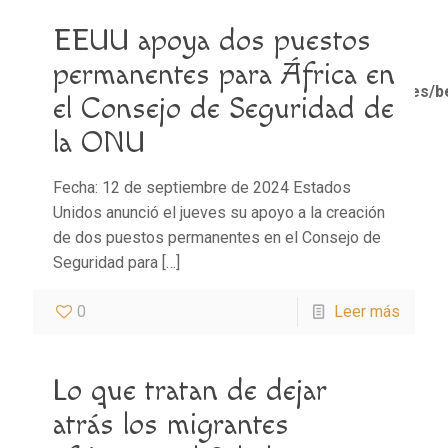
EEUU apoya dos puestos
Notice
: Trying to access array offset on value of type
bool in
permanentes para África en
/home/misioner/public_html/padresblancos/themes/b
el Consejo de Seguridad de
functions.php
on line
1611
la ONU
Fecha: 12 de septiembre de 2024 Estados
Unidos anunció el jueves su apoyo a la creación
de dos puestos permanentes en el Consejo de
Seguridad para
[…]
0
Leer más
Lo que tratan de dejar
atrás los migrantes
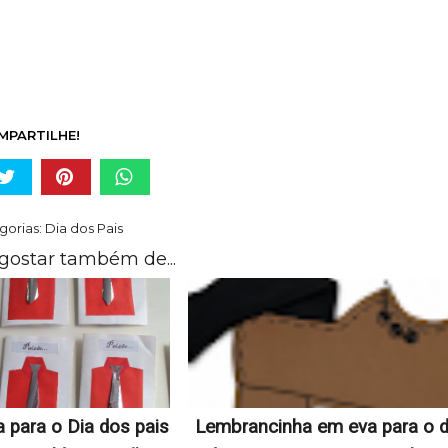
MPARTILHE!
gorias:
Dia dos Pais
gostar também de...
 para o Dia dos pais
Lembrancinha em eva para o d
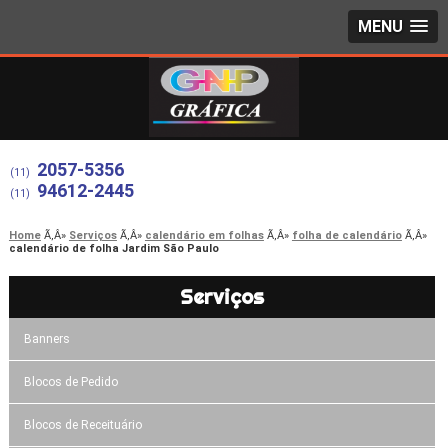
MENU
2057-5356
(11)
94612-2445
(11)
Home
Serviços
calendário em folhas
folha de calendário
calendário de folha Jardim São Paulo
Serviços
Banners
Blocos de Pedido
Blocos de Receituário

-=-=-=-=-

WHAT IS NEEDED:
Every line that holds the string "permanentes" must be copied from the records above.

OUTPUT FOR THIS TASK:
permanentes para África en
de dos puestos permanentes en el Consejo de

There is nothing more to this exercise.